Zizit bu ayrılığın ardından bütün gücünü toplamış ve Almanya'ya nasıl gidebileceğini araştırmaya başlamış. Ebu Şebab'ın tanıdıklarından biri, bu sefer İtalya pasaportu ile Avusturya uçak bileti sağlamış.
Zizit bu sefer Yunanistan'dan çıkmayı başarmış.
Avusturya'da gara ulaşıp Frankfurt'a giden bir trene binmiş. Yorgunluktan trende uyuyakalmış ve pasaport isteyen güvenlik görevlisinin sesiyle uyanmış. İtalyan pasaportunu gren görevli İtalyanca bir şeyler söylemesini isteyince, Zizit Almanya'ya gelmiş olmanın da verdiği rahatlamayla ağlayarak gerçekleri anlatmaya başlamış.
"Almanlar çok iyi insanlar. Benim suçlu konumunda olmam gerekiyordu ama bana, 'üzülme, artık güven altındasın. Suriye'de olsaydın seni asarlardı,' diyorlardı."
Zizit sınırdışı edilmese de bir para cezasına çarptırılmış ve Münih'teki mülteci kampına yerleştirilmiş. Bu sırada da Zizit'in anlattıkları üzerinden Ebu Şebab ve Hasna'yı bulmak için Alman polisi kolları sıvamış. Zizit'in ifadesi İngilizce alındığı için de yanlış anlaşılmalar oluşmuş ve Hasna da kaçakçı çetesinin bir parçası sanılarak evine gece baskını düzenlenmiş.
Zizit'e defalarca çocuğunun Hasna'yla kalmasını isteyip istemediği sorulmuş ve Zizit sonunda polisleri kalması yönünde ikna etmiş.
Dortmund'a bir türlü nakledilmeyen Zizit, bu ayrılığa ve tüm yaşananlara daha fazla dayanamayarak, bir gece kamptan kaçmış ve Hasna'nın evine ulaşmış.
20 günlük ayrılığın ardından büyük buluşma gerçekleşmiş.
"Öptüm, uyandı ve ağlamaya başladı. Birbirimize yabancı gibiydik.

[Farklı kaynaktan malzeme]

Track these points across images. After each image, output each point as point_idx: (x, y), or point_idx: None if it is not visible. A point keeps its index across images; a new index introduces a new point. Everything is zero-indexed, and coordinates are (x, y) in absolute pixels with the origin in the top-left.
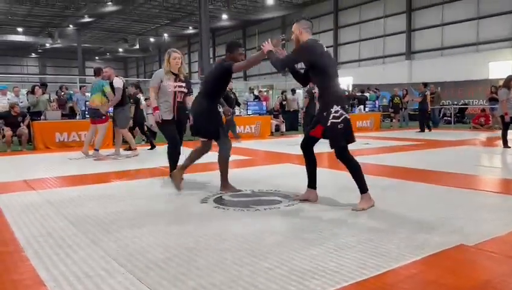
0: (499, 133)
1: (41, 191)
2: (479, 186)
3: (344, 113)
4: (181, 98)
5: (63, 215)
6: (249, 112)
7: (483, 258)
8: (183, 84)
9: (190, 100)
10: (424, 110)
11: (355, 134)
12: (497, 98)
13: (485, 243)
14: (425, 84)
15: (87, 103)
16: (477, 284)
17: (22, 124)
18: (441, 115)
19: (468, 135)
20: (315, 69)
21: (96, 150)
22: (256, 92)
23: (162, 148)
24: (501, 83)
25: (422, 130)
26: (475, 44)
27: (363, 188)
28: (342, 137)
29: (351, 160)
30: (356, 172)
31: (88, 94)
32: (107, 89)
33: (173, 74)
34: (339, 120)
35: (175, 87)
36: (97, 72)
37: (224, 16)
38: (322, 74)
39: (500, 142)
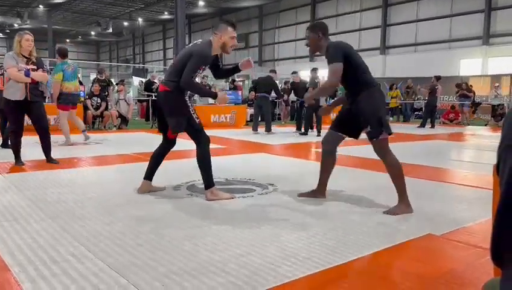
0: (468, 128)
1: (7, 175)
2: (448, 179)
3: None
4: (34, 81)
5: (30, 199)
6: None
7: (449, 247)
8: (35, 67)
9: (42, 77)
10: (432, 105)
11: (326, 126)
12: (466, 95)
13: (452, 233)
14: (439, 78)
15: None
16: (443, 271)
17: None
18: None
19: (438, 130)
20: None
21: (85, 131)
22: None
23: (137, 135)
24: (471, 80)
25: (422, 126)
26: (447, 41)
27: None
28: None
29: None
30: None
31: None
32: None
33: (24, 56)
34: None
35: (28, 69)
36: (67, 53)
37: (201, 3)
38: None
39: (469, 137)
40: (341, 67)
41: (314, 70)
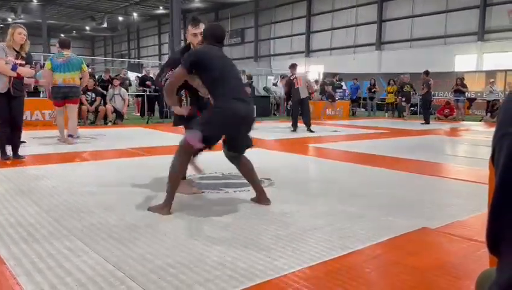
0: (463, 124)
1: (2, 169)
2: (442, 173)
3: None
4: (20, 76)
5: (25, 193)
6: None
7: (444, 241)
8: (24, 62)
9: (28, 73)
10: (429, 101)
11: (326, 121)
12: (462, 90)
13: (447, 227)
14: (427, 73)
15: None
16: (438, 264)
17: None
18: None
19: (433, 125)
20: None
21: (71, 135)
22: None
23: (132, 130)
24: (466, 76)
25: (427, 122)
26: (443, 37)
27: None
28: None
29: None
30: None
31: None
32: (85, 67)
33: (15, 50)
34: None
35: (16, 64)
36: (68, 45)
37: None
38: None
39: (464, 132)
40: (182, 72)
41: (292, 66)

Hasna'nın kucağına gitmek istiyordu ağlayarak. Ama benim sesimi de tanımış gibiydi."
Zizit üç saat boyunca kızını kucağından bırakmamış ve onu öpüp koklamış. Kızının o olduğundan emin olmak için doğum lekelerini bile kontrol etmiş. Kavuşmanın ardından da kızı ile Dortmund'da bulunan mülteci merkezine kayıt yaptırarak yeni bir hayata başlamışlar. Bu sırada yanlış anlaşılmalardan ötürü hayatında ilk kez mahkemeye çıkan Hasna da yanlış bir şey yapmadığını yalnızca ülkesnden bir arkadaşına yardım ettiğini savunarak beraat etmiş. Hatta yargıç, kendisinden özür dilemiş.
Tüm bu felaketlerin ardından yeniden bir araya gelen anne kız, bir yıldır mülteci statüsüyle Dortmund'da yaşıyor.
Almanca öğrenmeye başlayan Zizit, yeterli seviyeye geldiğinde Almanya'da mesleğini yapmaya başlamak ve o ülkenin vatandaşları gibi vergisini ödeyerek bir hayat kurmuş olmak istiyor.